Greg Mann's Blog
Blog Week 3
This is hard to say with what direction 3D printing will take and what limitations or restrictions will be placed on 3D printing. I personally think it will be very hard to control what people will print and nearly impossible to see what everyone prints. I think copyright infringement will definitely be an issue, however I think a lot of people may take an idea or object and change it to what works best for them. I think that there has to be a limit on 3D printing to "try and protect patents" but will only do as good as the music limitations did. I feel that any big operation just replicating iPhone's will be shut down but to the personal every day user who replicates an iPhone case will go undetected.
I have my passion in engineering. I know typical of an engineer to say, but I really enjoy building, creating, and designing things. I have been at it since middle school repairing my motocross bikes in prep for racing. I designed and built a bedroom set throughout high school. I assisted in a full restoration on an '83 GT mustang convertible, and rebuilding a '84 GT mustang T-top. In my spare time I find broken things on craigslist whether its iPhone's, computers, or dirtbikes; repair them; and resell them. I have always been involved in some project and really enjoy it. I am currently designing my own house, wood shop, and garage that one day I will build myself (and some help of friends of course). I think this is an attractive characteristic to have as a male, and will one day bring me money in a job, or at least save money.

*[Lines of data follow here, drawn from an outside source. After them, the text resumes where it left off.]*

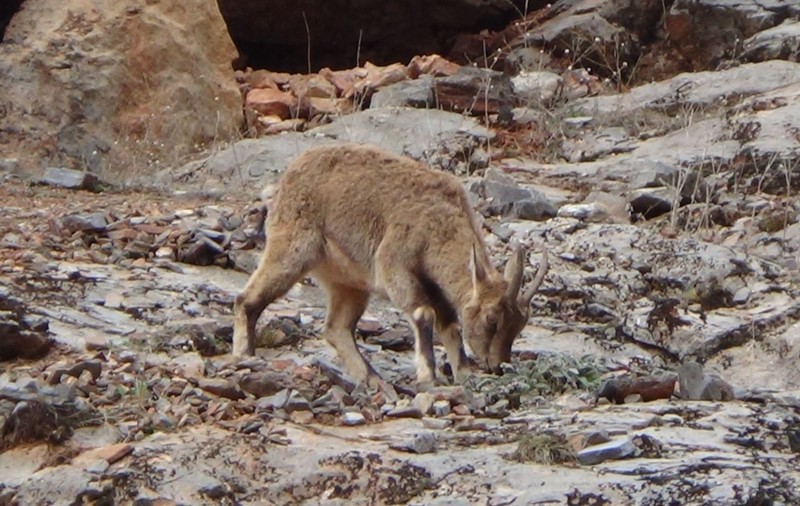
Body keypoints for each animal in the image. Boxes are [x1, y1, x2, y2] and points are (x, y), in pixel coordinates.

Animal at [228, 142, 548, 388]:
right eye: (492, 319)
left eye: (520, 325)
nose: (497, 365)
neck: (439, 223)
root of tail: (289, 175)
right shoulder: (396, 266)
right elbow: (424, 314)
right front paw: (428, 375)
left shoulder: (435, 287)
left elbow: (450, 324)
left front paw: (464, 374)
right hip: (292, 250)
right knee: (247, 299)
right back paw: (245, 355)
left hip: (348, 283)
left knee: (336, 328)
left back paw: (372, 378)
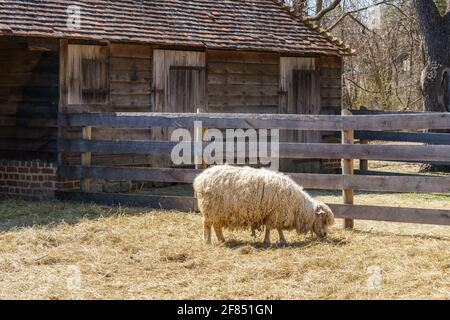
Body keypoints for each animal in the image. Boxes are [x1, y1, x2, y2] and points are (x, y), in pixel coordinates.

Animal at [193, 165, 334, 245]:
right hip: (210, 208)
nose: (325, 235)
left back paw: (222, 240)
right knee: (207, 225)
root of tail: (199, 178)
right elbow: (271, 228)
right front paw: (269, 241)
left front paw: (281, 240)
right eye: (323, 220)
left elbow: (277, 228)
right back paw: (207, 241)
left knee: (216, 226)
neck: (298, 207)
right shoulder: (275, 213)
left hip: (218, 211)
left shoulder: (275, 214)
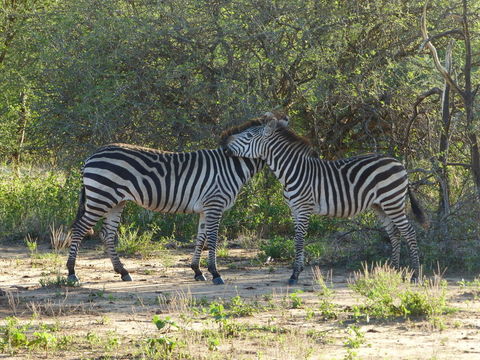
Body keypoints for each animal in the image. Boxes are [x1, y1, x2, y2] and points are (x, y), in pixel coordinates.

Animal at [66, 142, 262, 286]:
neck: (231, 166)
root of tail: (91, 157)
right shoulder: (214, 204)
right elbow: (212, 239)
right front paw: (214, 273)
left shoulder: (205, 208)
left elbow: (201, 238)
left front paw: (197, 271)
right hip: (101, 197)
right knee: (79, 229)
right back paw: (72, 273)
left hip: (116, 201)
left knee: (107, 233)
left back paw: (123, 271)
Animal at [221, 112, 428, 284]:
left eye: (248, 136)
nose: (224, 145)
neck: (292, 171)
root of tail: (399, 163)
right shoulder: (294, 210)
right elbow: (297, 239)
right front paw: (298, 270)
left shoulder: (304, 208)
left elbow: (299, 240)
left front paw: (294, 275)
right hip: (380, 205)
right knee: (394, 233)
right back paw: (394, 270)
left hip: (392, 201)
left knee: (409, 232)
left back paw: (415, 275)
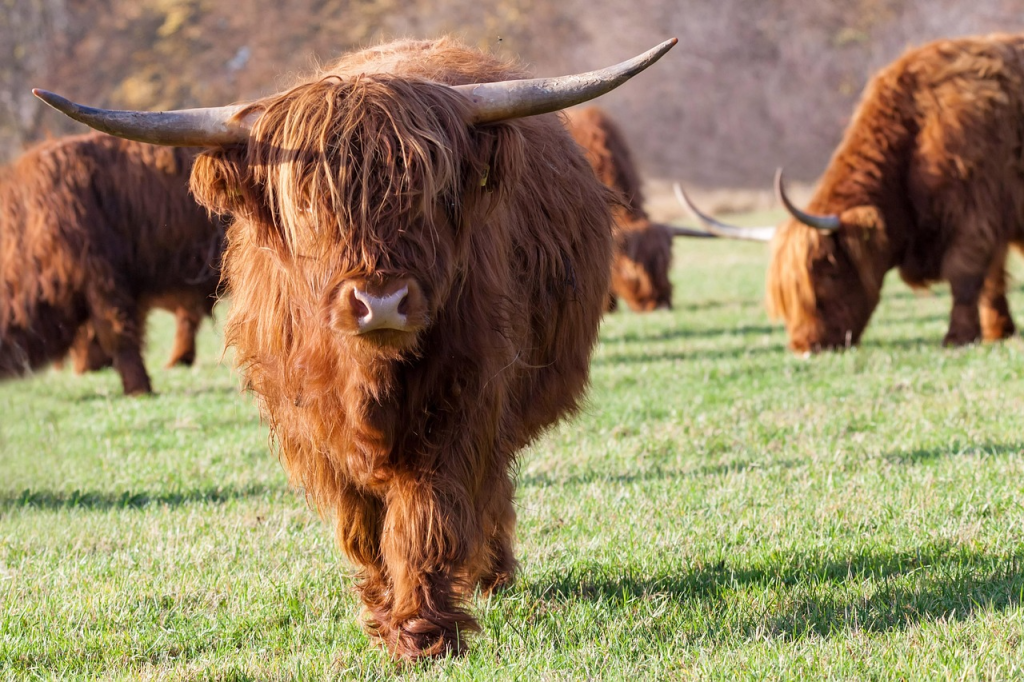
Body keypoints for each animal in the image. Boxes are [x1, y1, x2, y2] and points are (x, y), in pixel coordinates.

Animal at [36, 36, 676, 659]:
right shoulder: (313, 428)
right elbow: (362, 527)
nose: (382, 301)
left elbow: (427, 516)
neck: (367, 378)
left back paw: (490, 575)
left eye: (429, 193)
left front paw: (422, 631)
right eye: (309, 203)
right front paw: (381, 611)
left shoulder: (462, 402)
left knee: (490, 489)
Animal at [676, 34, 1024, 352]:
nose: (804, 346)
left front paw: (958, 337)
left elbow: (966, 277)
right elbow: (992, 281)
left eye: (827, 274)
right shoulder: (991, 221)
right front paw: (998, 331)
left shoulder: (975, 217)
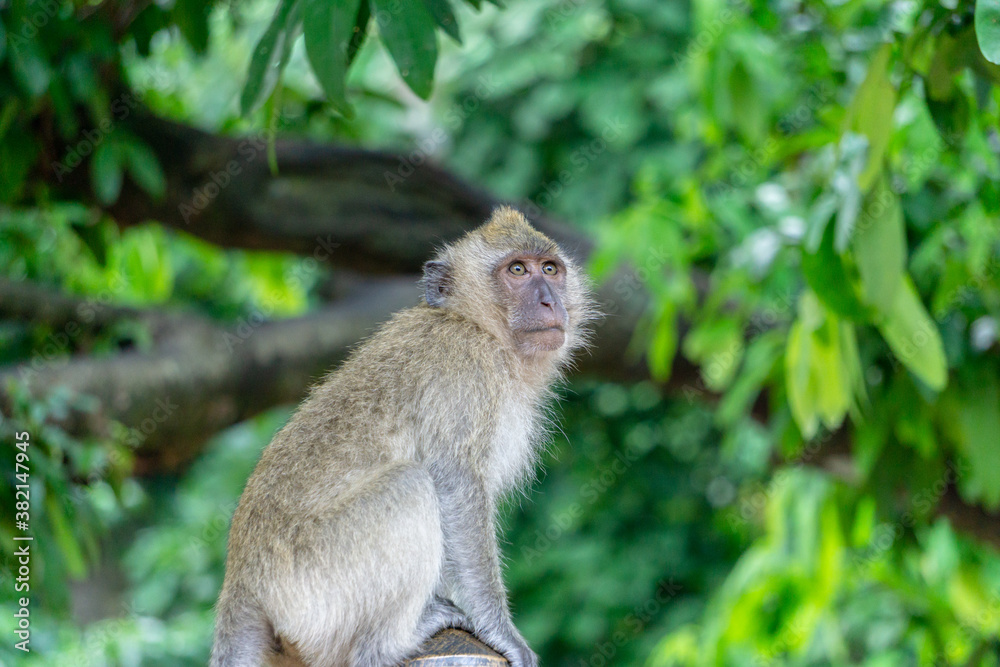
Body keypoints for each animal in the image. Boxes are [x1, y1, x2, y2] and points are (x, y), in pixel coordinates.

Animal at [210, 206, 595, 667]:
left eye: (550, 269)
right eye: (517, 270)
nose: (549, 300)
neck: (474, 325)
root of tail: (243, 585)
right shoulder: (463, 371)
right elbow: (455, 485)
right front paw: (499, 629)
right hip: (313, 589)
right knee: (410, 483)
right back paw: (387, 643)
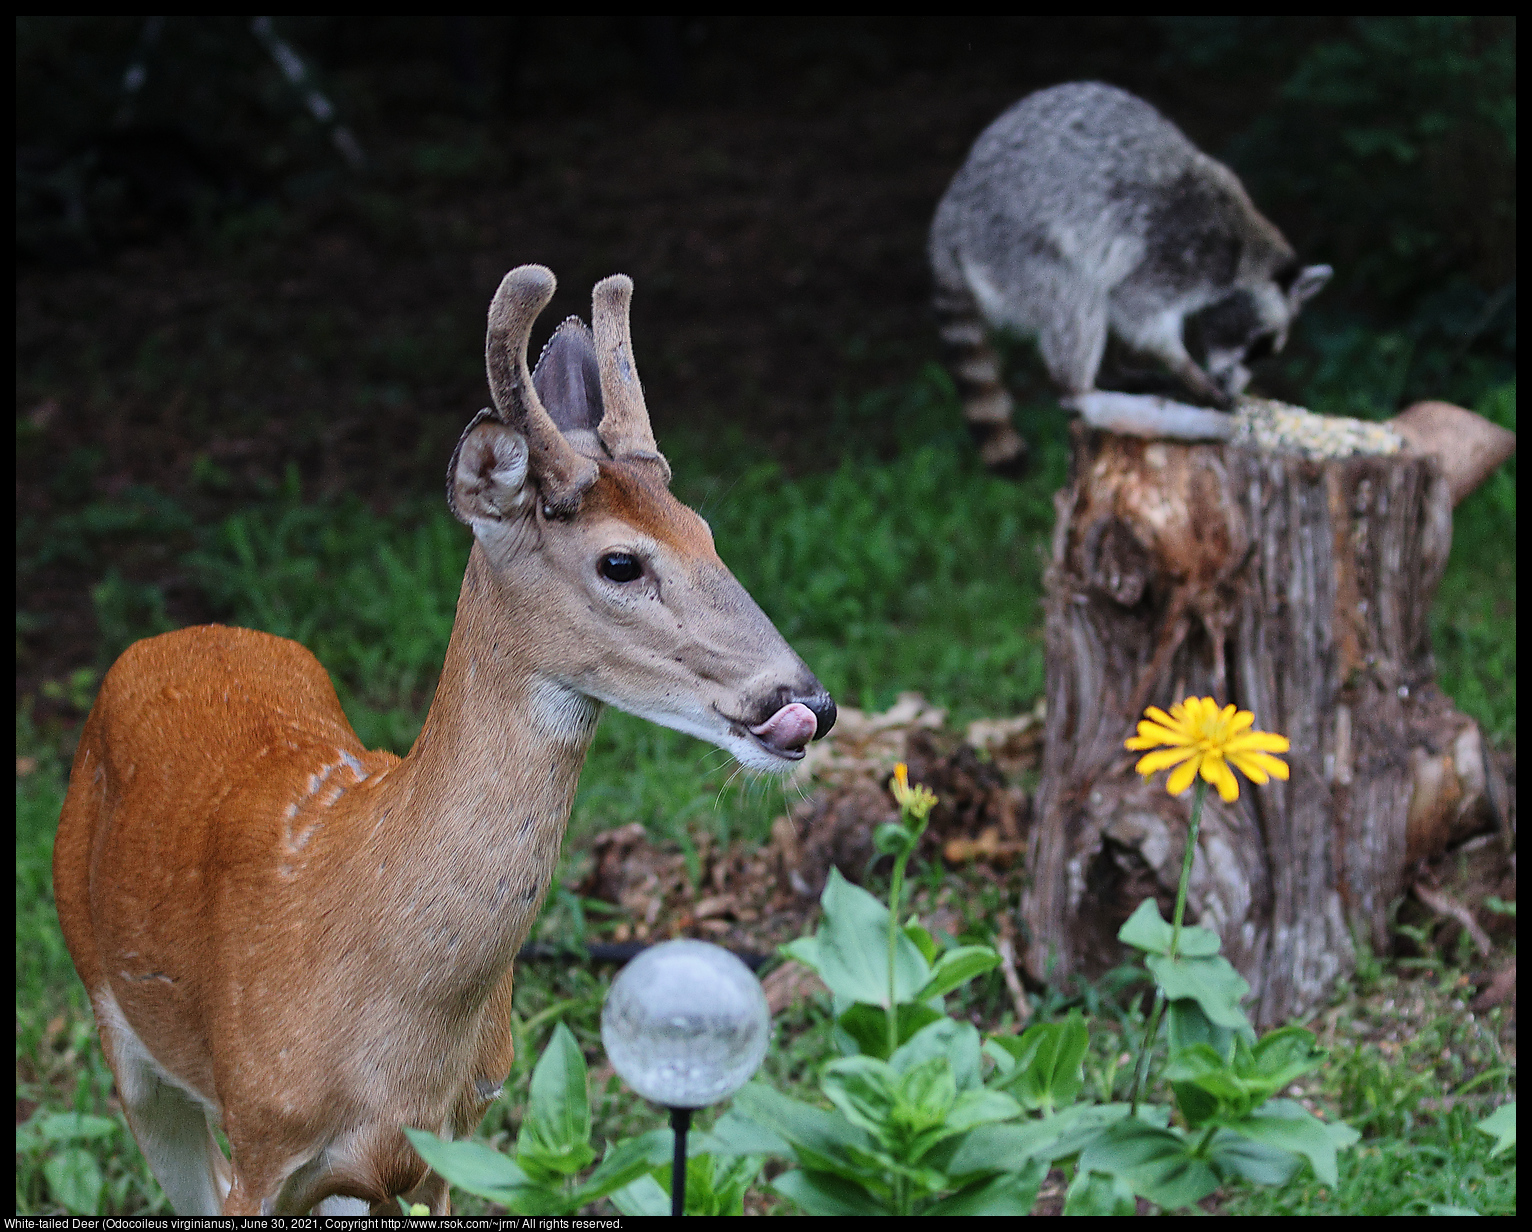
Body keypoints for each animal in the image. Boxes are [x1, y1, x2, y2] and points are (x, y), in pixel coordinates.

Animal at [54, 262, 833, 1213]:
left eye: (707, 532)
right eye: (620, 562)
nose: (806, 702)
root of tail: (172, 637)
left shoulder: (451, 1140)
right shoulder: (264, 1128)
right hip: (118, 1023)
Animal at [925, 78, 1335, 471]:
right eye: (1257, 344)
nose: (1235, 387)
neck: (1248, 256)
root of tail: (951, 217)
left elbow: (1124, 311)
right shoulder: (1179, 249)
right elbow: (1136, 310)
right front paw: (1186, 368)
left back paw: (1114, 375)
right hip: (1012, 246)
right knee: (1076, 294)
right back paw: (1090, 396)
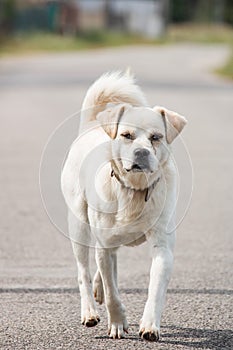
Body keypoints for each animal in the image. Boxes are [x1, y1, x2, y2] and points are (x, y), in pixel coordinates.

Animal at [61, 71, 187, 342]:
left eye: (156, 137)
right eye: (127, 135)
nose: (141, 153)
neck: (135, 191)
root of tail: (91, 124)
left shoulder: (163, 247)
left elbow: (155, 289)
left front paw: (150, 325)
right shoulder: (103, 246)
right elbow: (112, 293)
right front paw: (117, 323)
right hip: (79, 226)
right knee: (84, 270)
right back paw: (89, 311)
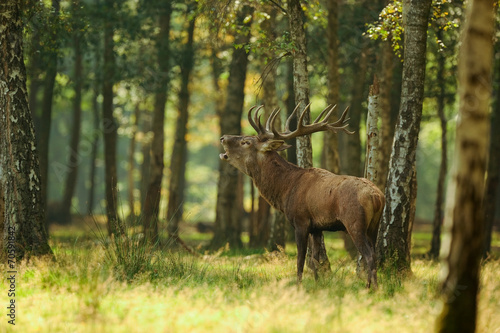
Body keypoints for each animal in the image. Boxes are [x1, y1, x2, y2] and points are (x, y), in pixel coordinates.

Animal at [219, 104, 386, 288]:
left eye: (246, 142)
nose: (223, 137)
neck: (285, 190)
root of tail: (377, 197)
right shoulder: (317, 227)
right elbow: (314, 260)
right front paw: (317, 283)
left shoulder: (300, 221)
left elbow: (300, 259)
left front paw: (298, 285)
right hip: (374, 225)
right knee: (374, 253)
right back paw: (371, 286)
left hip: (354, 222)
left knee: (369, 255)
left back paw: (372, 288)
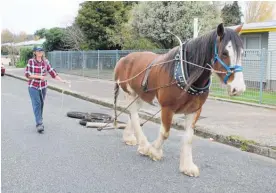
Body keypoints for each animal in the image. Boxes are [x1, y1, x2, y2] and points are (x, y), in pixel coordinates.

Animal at [112, 23, 246, 177]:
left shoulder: (195, 110)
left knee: (132, 113)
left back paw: (130, 138)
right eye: (224, 53)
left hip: (140, 96)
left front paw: (187, 166)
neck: (186, 72)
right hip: (129, 92)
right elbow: (165, 133)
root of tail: (123, 59)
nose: (238, 88)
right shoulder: (167, 108)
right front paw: (154, 151)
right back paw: (144, 145)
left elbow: (188, 138)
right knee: (134, 115)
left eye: (242, 53)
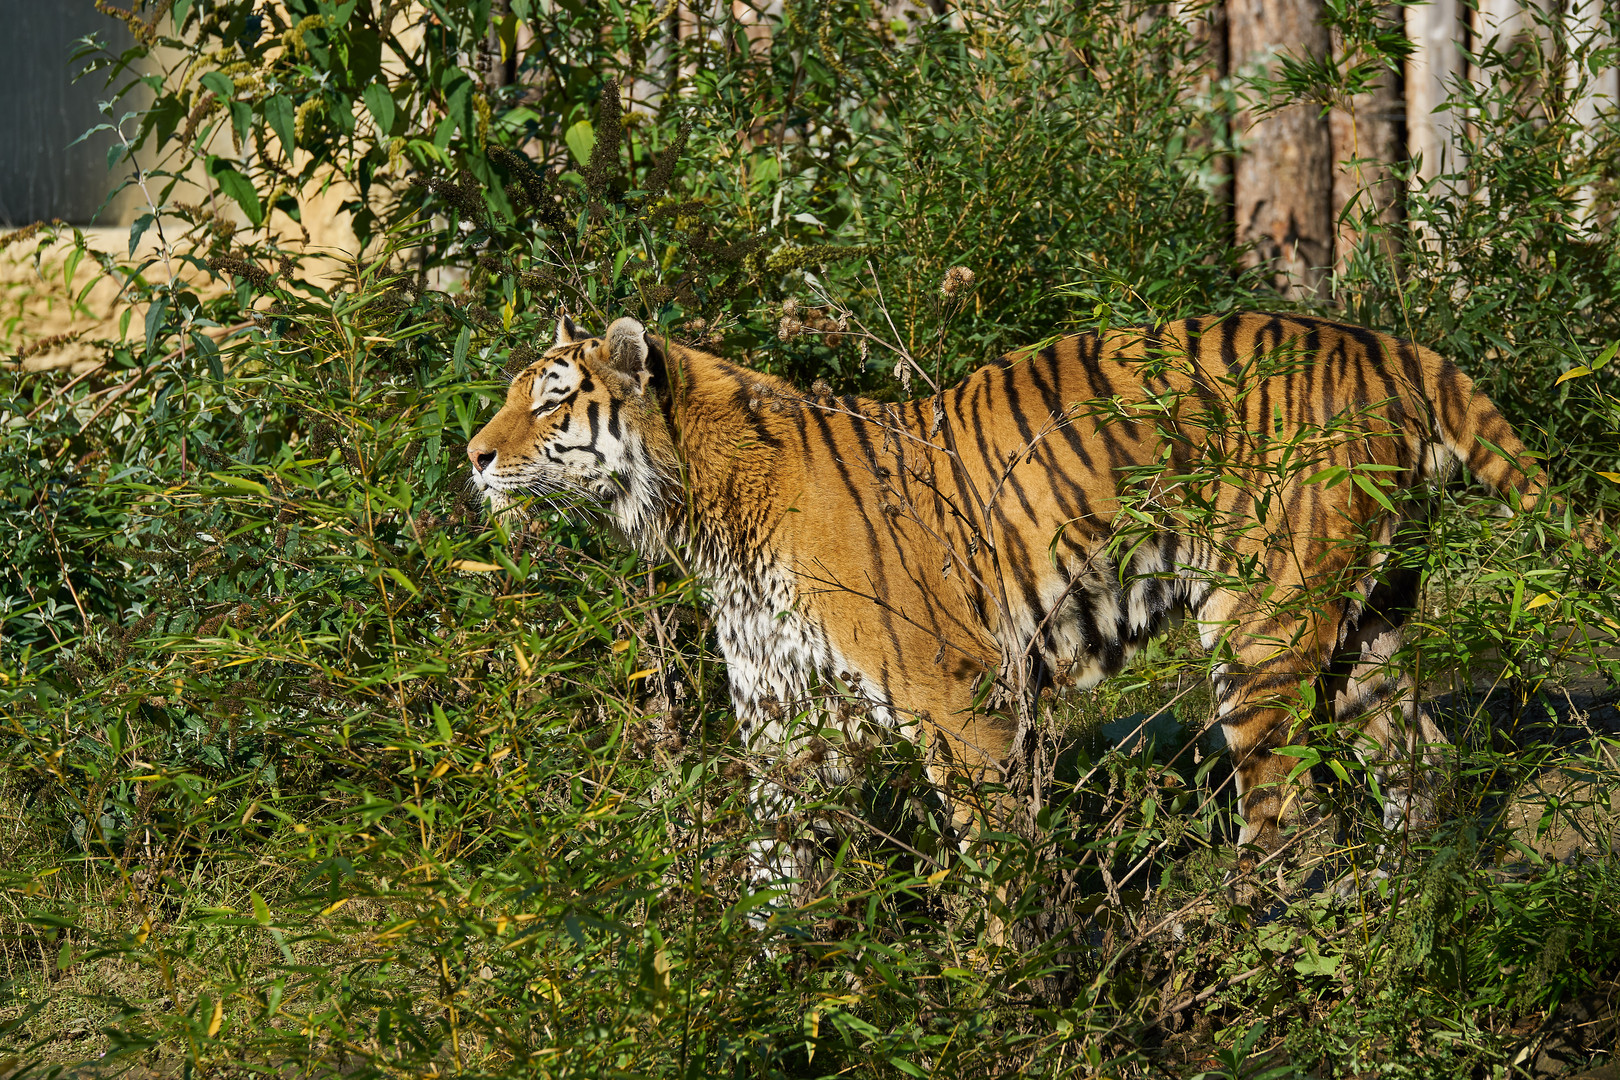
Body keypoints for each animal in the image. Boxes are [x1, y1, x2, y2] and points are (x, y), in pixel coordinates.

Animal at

I disagree with professor Bowyer when he says it will completely erase intellectual property. I think it may be easier to obtain this and definitely will have some effect on the manufacturing processes, and companies. People have the capabilities of growing their own food right now, I can grow a garden, raise cattle, and supply my family with food at a fraction of the cost as it would be to shop for that food. But I am too lazy to do it. I think that will be the same case in this way. You will have your crowd of people who will abuse the system as always but I feel that most people will not go on a rampage of copyright and patent infringement. Anyone can go out and get a simple download music and listen to it for free, but iTunes is a huge money maker because of honest people. If the 3D printer does grow drastically it will definitely have an small impact on the manufacturing and intellectual property of companies, but no where to a scale of Bowyer was saying.
Blog Week 2
I do think the goal of a self replicating machine is feasible to an extent with the parts he mentioned not needing to be replicated. I think it will be very hard to replicate a part such as the threaded guides for the axis'. This would be hard to do because they need to be very precise and when you start replicating parts from machines built by other machines you will end up with different dimensions. This would be hard to keep very precise in the long term of the machine. Think of cutting out a piece of paper with a stencil then using the new stencil as a stencil for the next. After about 5, you can start to notice a change from the original machine. If we reproduce special parts, such as threaded axis guides then it will not be feasible.
I agree with the motto "Wealth without money" it follows the saying that people have been saying lately with the economy "invest in bricks." With a REPRAP machine a lot can be done. As it was said in the article if you need a part for a vacuum you can simply print it out. This printer has a very usefulness to it. It just needs to get out in everyone's hands. With the power of open sourcing, people could get a hold of models and print whatever they desire, which is what thinkiverse is.
I can see the REPRAP printer advancing to a simple design such as a regular printer. Plug and play type feature for every consumer. Right now you have to be pretty tech savy in building a REPRAP and maintaining it. However, just like the regular printer one day they were very confusing for the average user, in the next years I feel this machine will become a plug and play machine like any other printer. If someone can introduce a simple program for modeling, and incorporate the G-code in the same program where a user can just click print and see their printer work. This would allow anyone to print anything whether they design it, or get it from the internet.
Blog Week 1
1) Pixar Lamp 2) Flame Light Shade 3) Washer 4) Piano Necktie 5) Octopus
Due to my lack of experience thus far with REPRAP I chose this light (1) to be the must useful thing. This a good way to bring a 3D model to life and see what you designed in working condition. Everyone can use and understand the excitement in seeing something transform from computer screen to 3D model. I chose the flame light shade (2) as my artistic thing because of the fact at how it was modeled and shaped. It turned out to be a nice decorative piece. The washer (3) was chosen as the useless thing because there it cannot be used in a real world application due to the fact of it being plastic, it will not be able to replace a metal washer. The fact the washers are pennies, why would it be necessary to waste time and plastic on making this washer. I chose the piano necktie (4) as a funny thing because it would be a cool thing to wear around, however I could see it being pretty heavy having to wear it around your neck. I think it would bring laughs to any event if you come in wearing a plastic tie. Last but not least is the weird category. I am not sure if octopus is a theme of REPRAPs, but they seem to be a trending topic on thingverse. That is why I chose the octopus earring (5) as the weird category. It is off the normal route of 3d printing and I am not sure why.